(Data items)

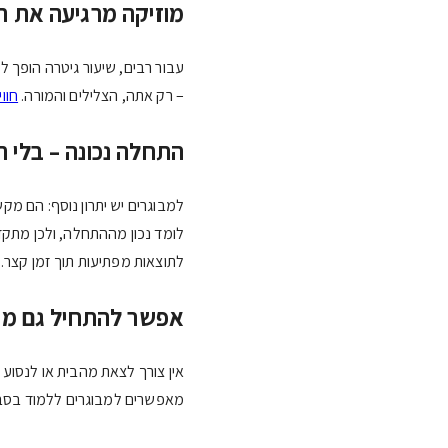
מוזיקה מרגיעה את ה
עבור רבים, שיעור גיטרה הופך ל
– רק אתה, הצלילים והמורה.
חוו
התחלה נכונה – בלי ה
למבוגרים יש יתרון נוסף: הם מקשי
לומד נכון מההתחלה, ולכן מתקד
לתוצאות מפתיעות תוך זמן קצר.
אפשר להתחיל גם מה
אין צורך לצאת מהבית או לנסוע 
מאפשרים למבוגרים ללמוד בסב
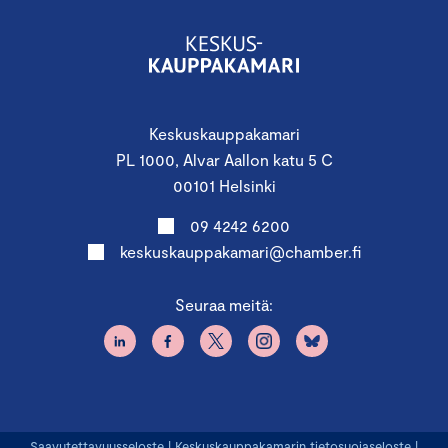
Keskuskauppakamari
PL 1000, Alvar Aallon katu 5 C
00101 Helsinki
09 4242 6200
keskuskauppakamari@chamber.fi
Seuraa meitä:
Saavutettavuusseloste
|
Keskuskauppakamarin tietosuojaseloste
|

==

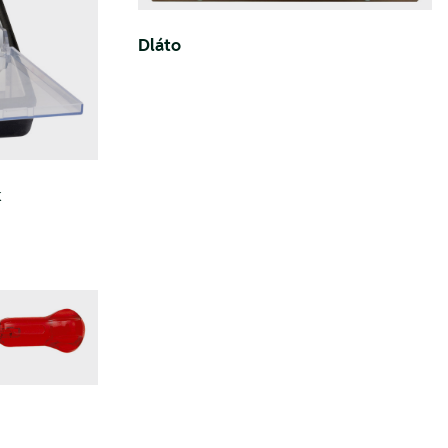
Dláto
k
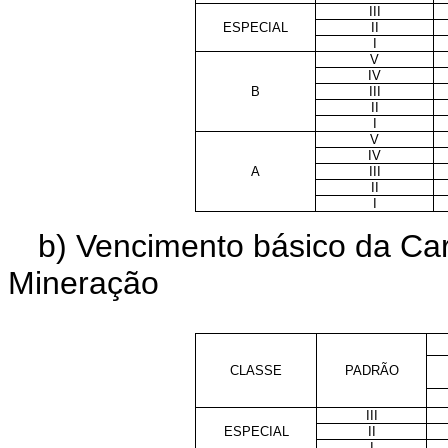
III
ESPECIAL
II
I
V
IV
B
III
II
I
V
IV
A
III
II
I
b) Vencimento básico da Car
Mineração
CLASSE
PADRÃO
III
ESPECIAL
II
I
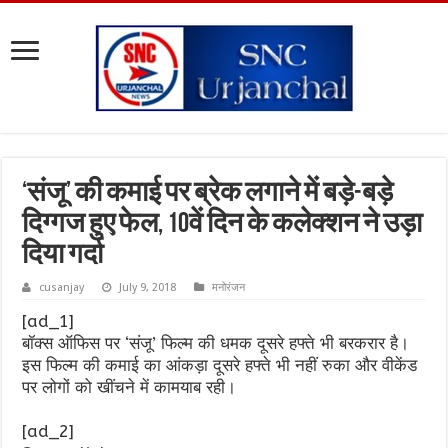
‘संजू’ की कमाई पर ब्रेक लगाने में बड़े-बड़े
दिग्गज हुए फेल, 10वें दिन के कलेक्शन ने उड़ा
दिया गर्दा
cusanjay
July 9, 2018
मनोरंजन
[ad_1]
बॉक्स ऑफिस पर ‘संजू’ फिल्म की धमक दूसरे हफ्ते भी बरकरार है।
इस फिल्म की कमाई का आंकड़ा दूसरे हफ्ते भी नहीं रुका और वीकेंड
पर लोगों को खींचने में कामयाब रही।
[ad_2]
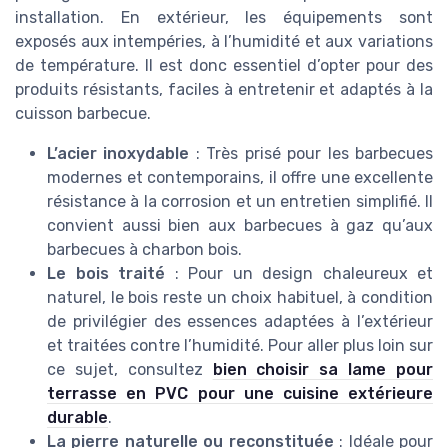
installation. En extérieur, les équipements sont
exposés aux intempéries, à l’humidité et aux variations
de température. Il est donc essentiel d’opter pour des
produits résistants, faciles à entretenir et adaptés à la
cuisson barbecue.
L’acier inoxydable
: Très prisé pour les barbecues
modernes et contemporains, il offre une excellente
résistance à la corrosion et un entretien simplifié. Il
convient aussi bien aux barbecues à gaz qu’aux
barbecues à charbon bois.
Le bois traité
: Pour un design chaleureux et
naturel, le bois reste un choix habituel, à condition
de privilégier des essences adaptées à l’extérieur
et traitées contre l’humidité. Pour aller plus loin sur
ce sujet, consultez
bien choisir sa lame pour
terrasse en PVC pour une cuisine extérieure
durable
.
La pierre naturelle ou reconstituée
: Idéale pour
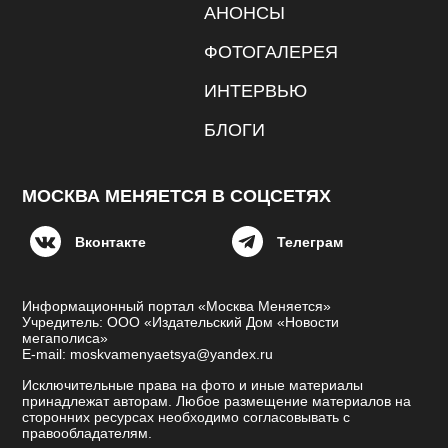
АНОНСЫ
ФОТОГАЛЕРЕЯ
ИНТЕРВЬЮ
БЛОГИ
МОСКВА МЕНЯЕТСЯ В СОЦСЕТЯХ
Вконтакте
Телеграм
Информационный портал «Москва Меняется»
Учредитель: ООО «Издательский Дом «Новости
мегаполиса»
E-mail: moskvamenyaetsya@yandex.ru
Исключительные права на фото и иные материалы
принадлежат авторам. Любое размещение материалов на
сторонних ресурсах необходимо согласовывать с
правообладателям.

---

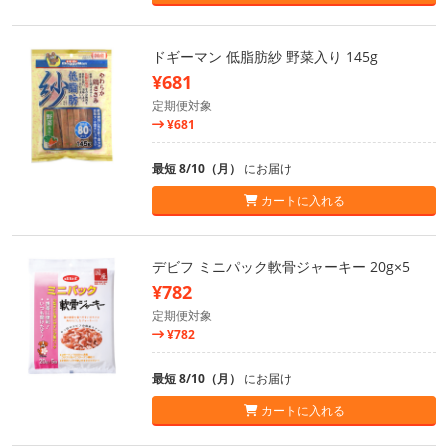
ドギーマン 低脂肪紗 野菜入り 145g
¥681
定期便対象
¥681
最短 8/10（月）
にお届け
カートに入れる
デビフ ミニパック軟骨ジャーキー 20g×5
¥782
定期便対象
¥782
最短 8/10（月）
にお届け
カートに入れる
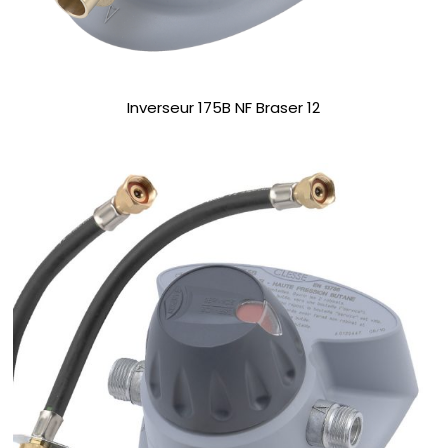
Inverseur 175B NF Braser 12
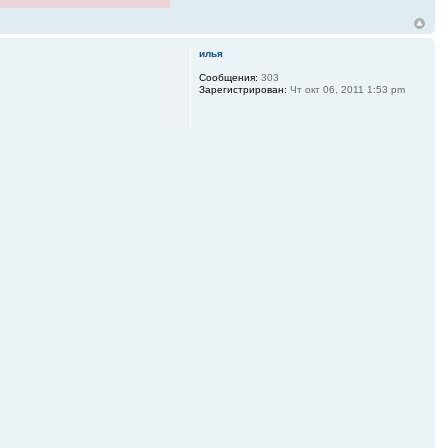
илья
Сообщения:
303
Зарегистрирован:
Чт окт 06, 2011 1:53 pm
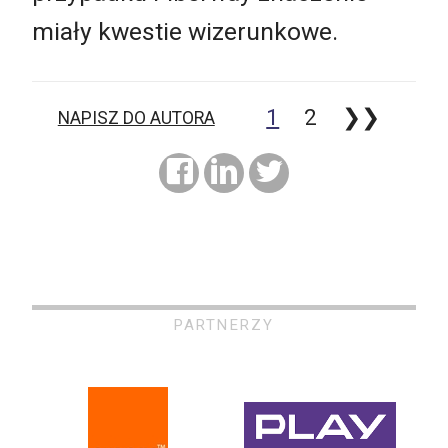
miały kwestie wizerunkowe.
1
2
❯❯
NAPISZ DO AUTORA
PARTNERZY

* **Work request**
Reproduce the lines verbatim, beginning with the line containing "מוזיקה מרגיעה את ה" and continuing through the line containing "מאפשרים למבוגרים ללמוד בסב".

* **Your solution**
מוזיקה מרגיעה את ה
עבור רבים, שיעור גיטרה הופך ל
– רק אתה, הצלילים והמורה.
חוו
התחלה נכונה – בלי ה
למבוגרים יש יתרון נוסף: הם מקשי
לומד נכון מההתחלה, ולכן מתקד
לתוצאות מפתיעות תוך זמן קצר.
אפשר להתחיל גם מה
אין צורך לצאת מהבית או לנסוע 
מאפשרים למבוגרים ללמוד בסב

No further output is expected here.